Sobre o exercício:
Responda com base no texto sobre o ônus da prova:
(a) Em que data foi julgado o REsp 1.286.273-SP?
(b) Quais artigos do CPC/1973 e do CPC/2015 trazem as regras sobre o ônus da prova?
(c) Quais ramos do direito aparecem em "Ramo do Direito"?
━━━ Texto apresentado ━━━
Conclui-se, portanto, que eventual revisão de cláusula delimitadora da cobertura contratual em ação civil pública, sem exame das peculiaridades do contrato individual, pode ocasionar abalo significativo no equilíbrio financeiro do contrato de seguro de vida em grupo, dando causa a que o desvio de risco passe a ser suportado pela coletividade dos segurados.

Processo

REsp 1.286.273-SP, Rel. Min. Marco Buzzi, Quarta Turma, por unanimidade, julgado em 08/06/2021.

Ramo do Direito

DIREITO DO CONSUMIDOR, DIREITO PROCESSUAL CIVIL

Tema

Apelação. Inversão do ônus da prova enquanto regra de julgamento. Impossibilidade. Ministério Público. Hipossuficiência. Inviabilidade.

Destaque

A inversão do ônus da prova prevista no art. 6º, VIII, do CDC, é regra de instrução e não regra de julgamento, motivo pelo qual a decisão judicial que a determina deve ocorrer antes da etapa instrutória, ou quando proferida em momento posterior, sob pena de absoluto cerceamento de defesa.

Informações do Inteiro Teor

O legislador ordinário, sob a égide tanto do CPC/1973 (art. 333) como do CPC/2015 (art. 373) estabeleceu as regras atinentes ao ônus da prova, fixando para cada um dos sujeitos processuais as suas respectivas incumbências.

Não se pode deixar de mencionar que o novo diploma processual civil de 2015 lançou novo olhar para a questão da distribuição do ônus da prova, admitindo fosse ela dinâmica, seja por convenção das partes, seja diante das peculiaridades da causa relacionadas à impossibilidade ou à excessiva dificuldade de cumprir o encargo estabelecido na lei ou à maior facilidade de obtenção da prova do fato contrário.

Tal proceder, embora não constasse da legislação adjetiva revogada, era e ainda é largamente aplicado com amparo nos ditames estabelecido pelo Código de Defesa do Consumidor, notadamente quando evidenciado que a hipossuficiência da parte enseja muitas vezes uma discrepância entre a capacidade de produção probatória, podendo, por este motivo ceder passo à inversão do ônus quando estivesse defronte à real plausibilidade do pedido corroborado pela efetiva verossimilhança das alegações do consumidor.
━━━ Trechos de dados ━━━
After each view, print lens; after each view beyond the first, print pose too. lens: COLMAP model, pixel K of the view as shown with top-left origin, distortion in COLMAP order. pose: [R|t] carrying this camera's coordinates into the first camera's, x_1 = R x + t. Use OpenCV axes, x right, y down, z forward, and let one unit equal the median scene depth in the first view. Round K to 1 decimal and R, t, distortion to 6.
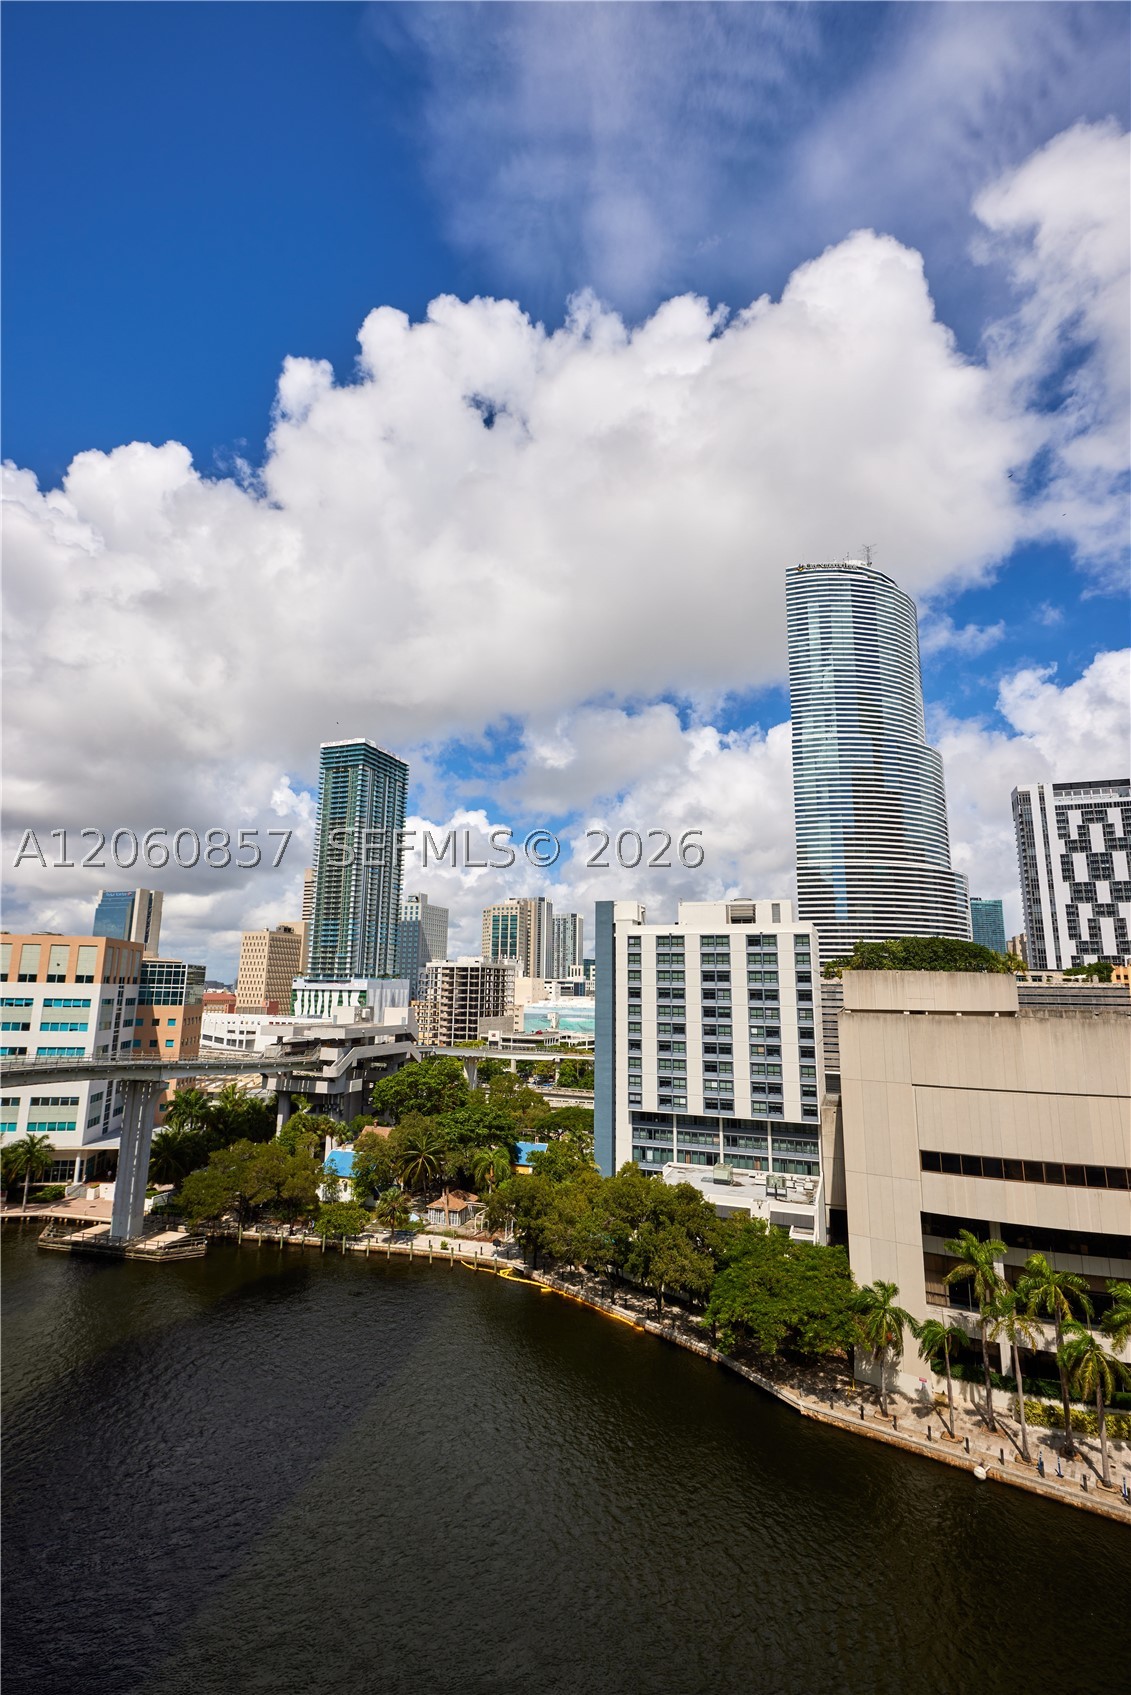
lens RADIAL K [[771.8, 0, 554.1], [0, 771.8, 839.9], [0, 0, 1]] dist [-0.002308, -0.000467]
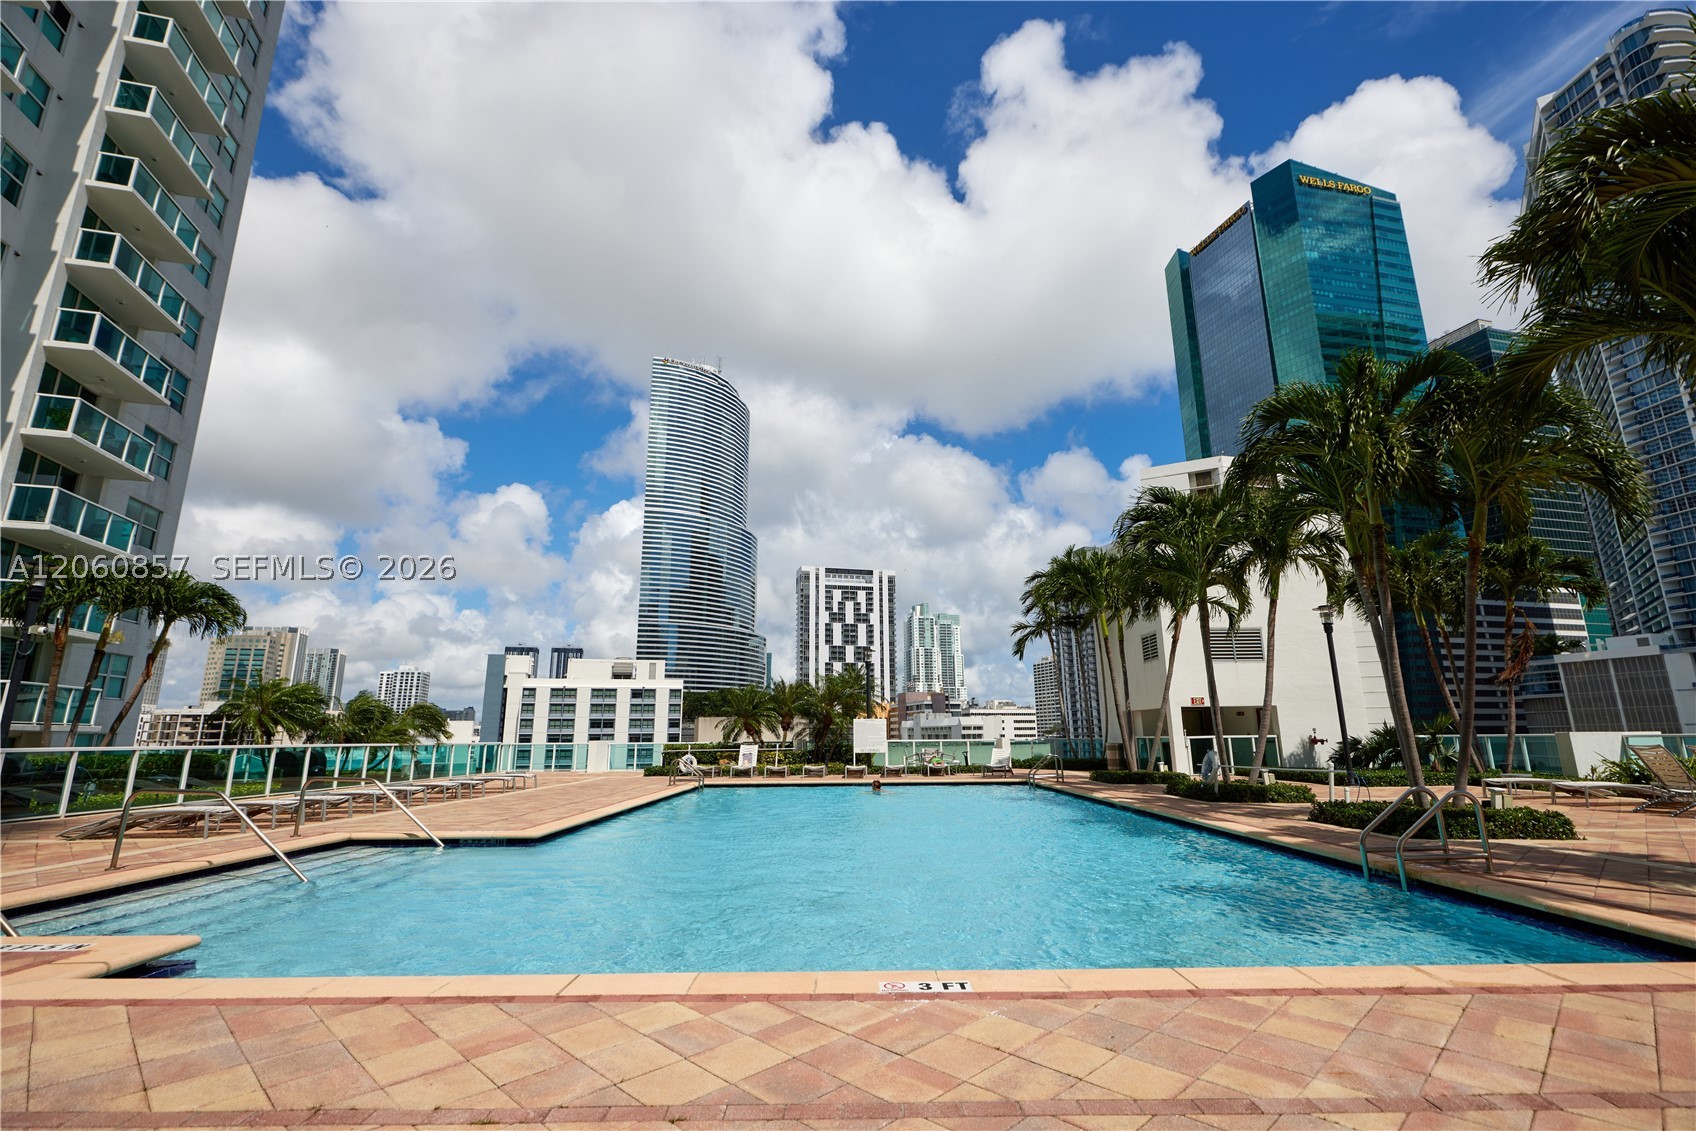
━━━
━━━ Trechos de dados ━━━
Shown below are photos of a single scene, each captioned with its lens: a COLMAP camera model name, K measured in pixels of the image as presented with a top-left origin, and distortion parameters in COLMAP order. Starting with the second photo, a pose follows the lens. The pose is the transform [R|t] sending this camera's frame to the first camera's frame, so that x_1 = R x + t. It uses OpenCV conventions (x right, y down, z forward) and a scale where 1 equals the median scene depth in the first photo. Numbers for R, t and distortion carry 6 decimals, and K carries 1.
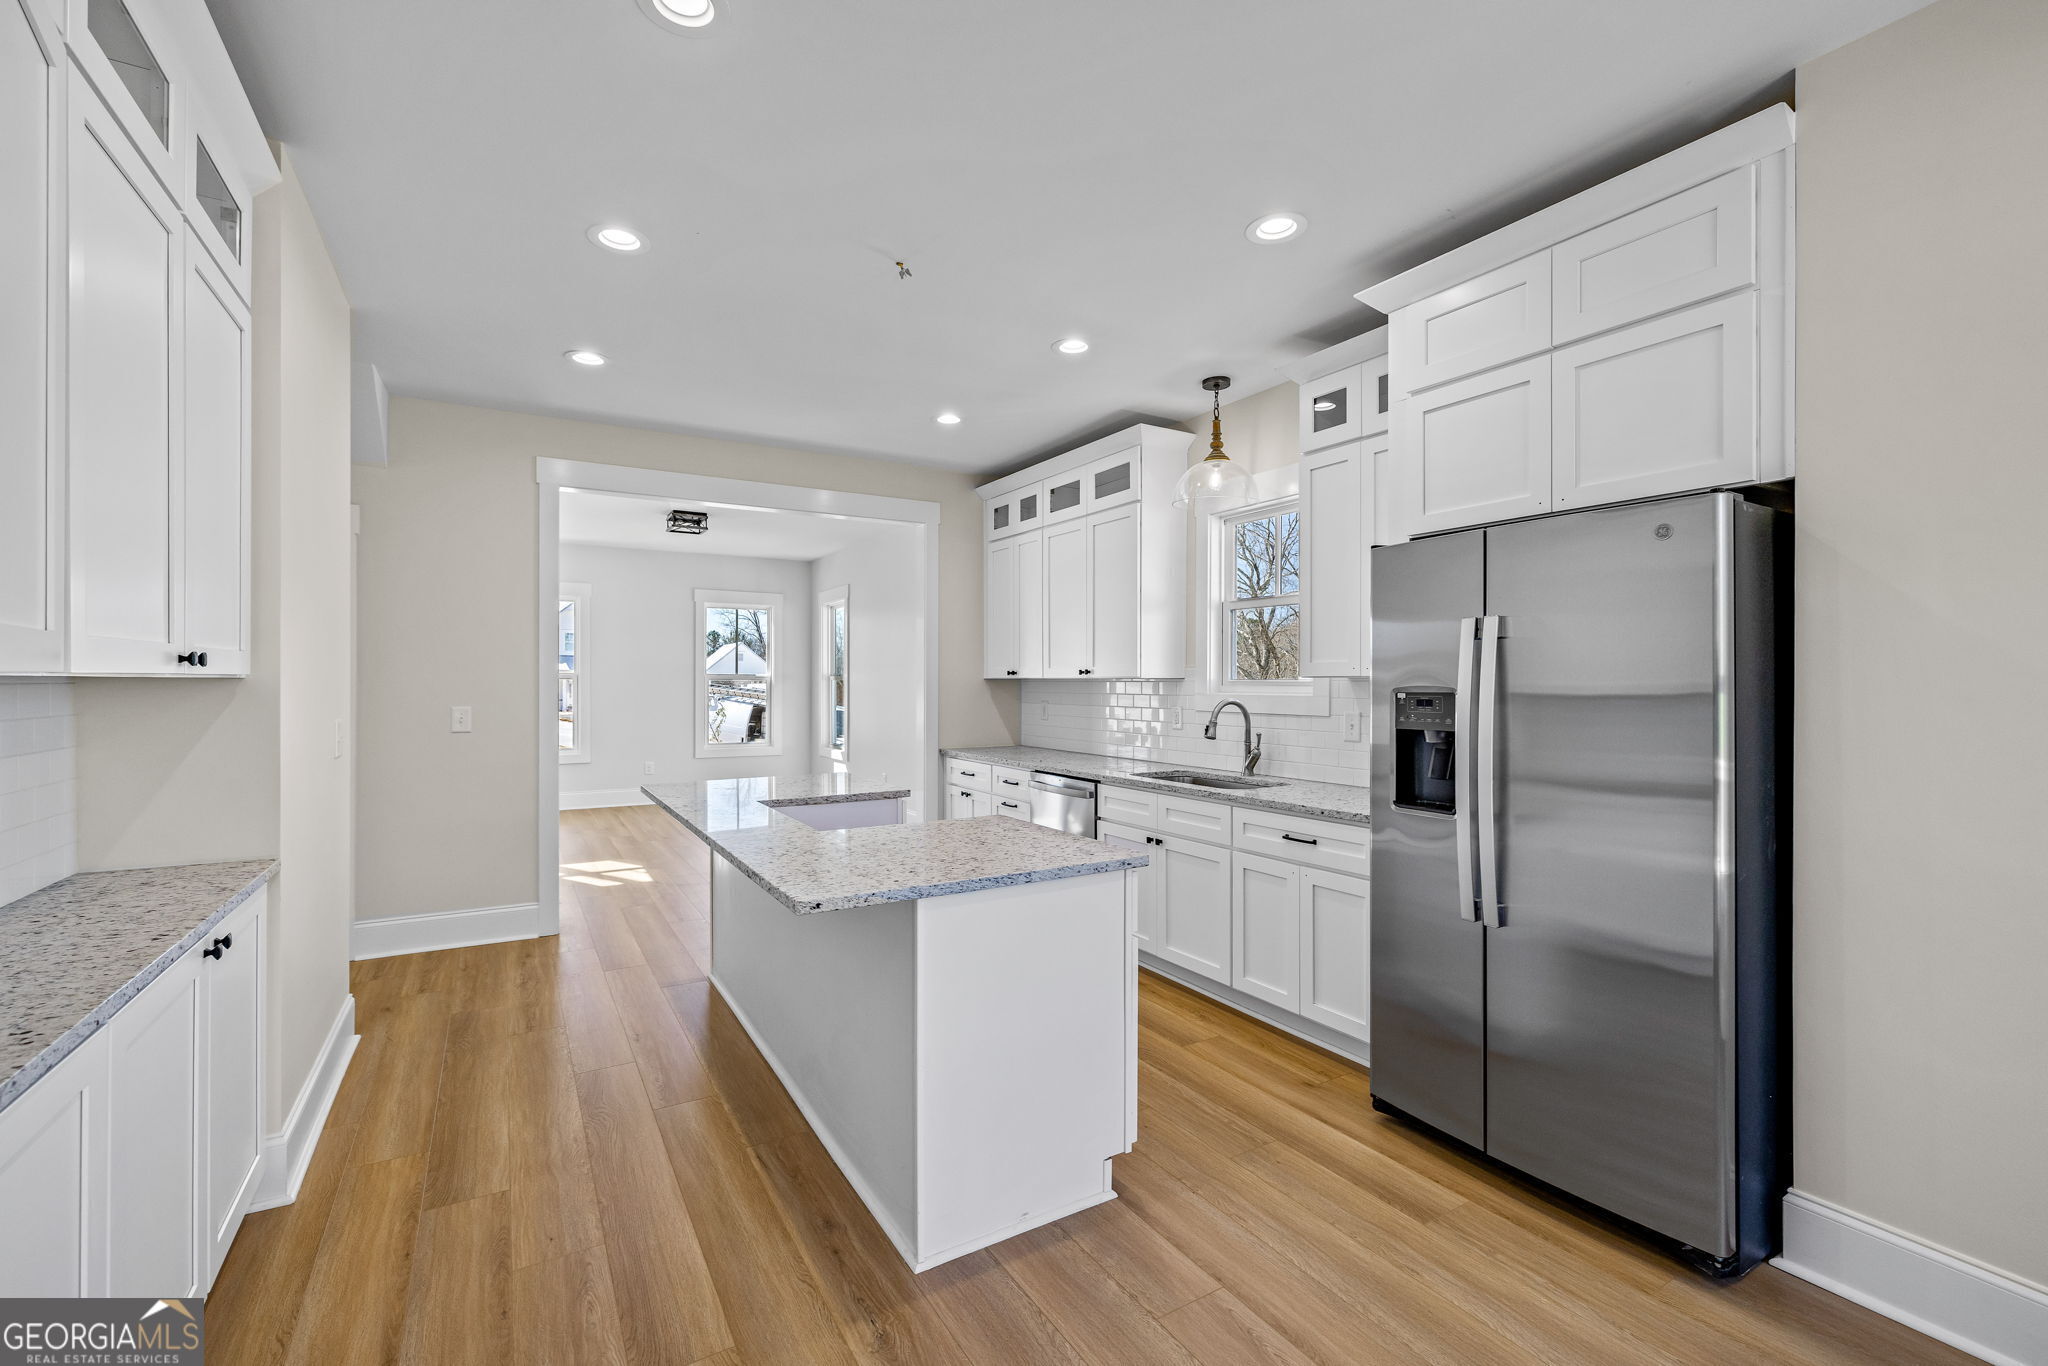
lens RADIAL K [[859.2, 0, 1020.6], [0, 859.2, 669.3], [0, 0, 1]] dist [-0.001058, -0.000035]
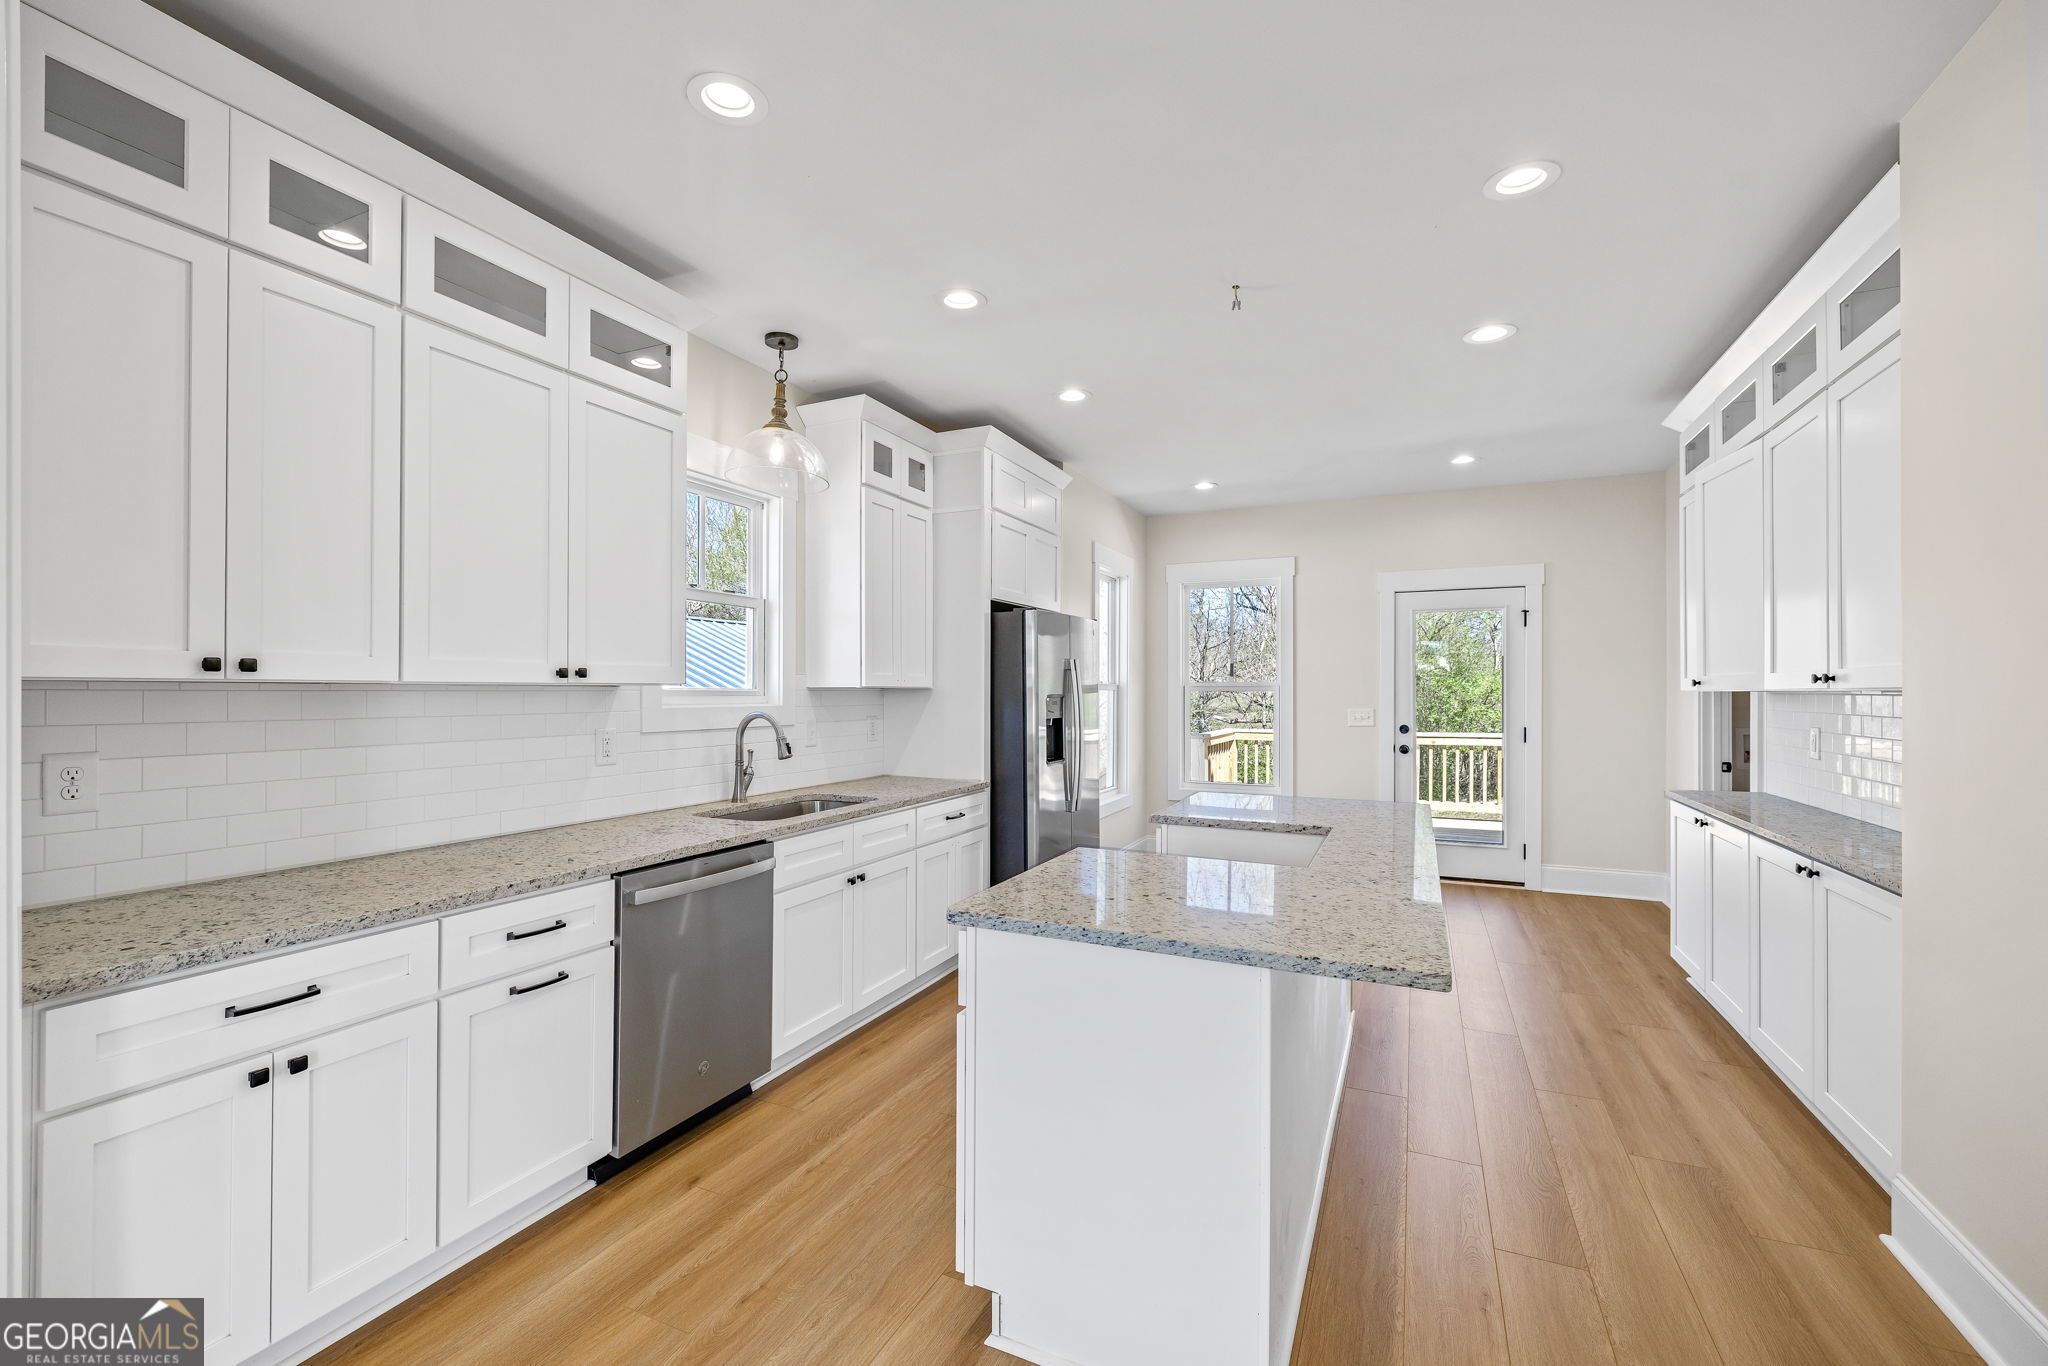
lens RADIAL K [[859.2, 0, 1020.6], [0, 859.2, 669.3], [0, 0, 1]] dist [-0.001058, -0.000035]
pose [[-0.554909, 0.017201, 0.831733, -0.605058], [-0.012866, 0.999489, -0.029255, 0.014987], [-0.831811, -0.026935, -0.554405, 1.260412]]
━━━
Resposta escrita:
(a) Em 08/06/2021.
(b) O art. 333 do CPC/1973 e o art. 373 do CPC/2015.
(c) Direito do Consumidor e Direito Processual Civil.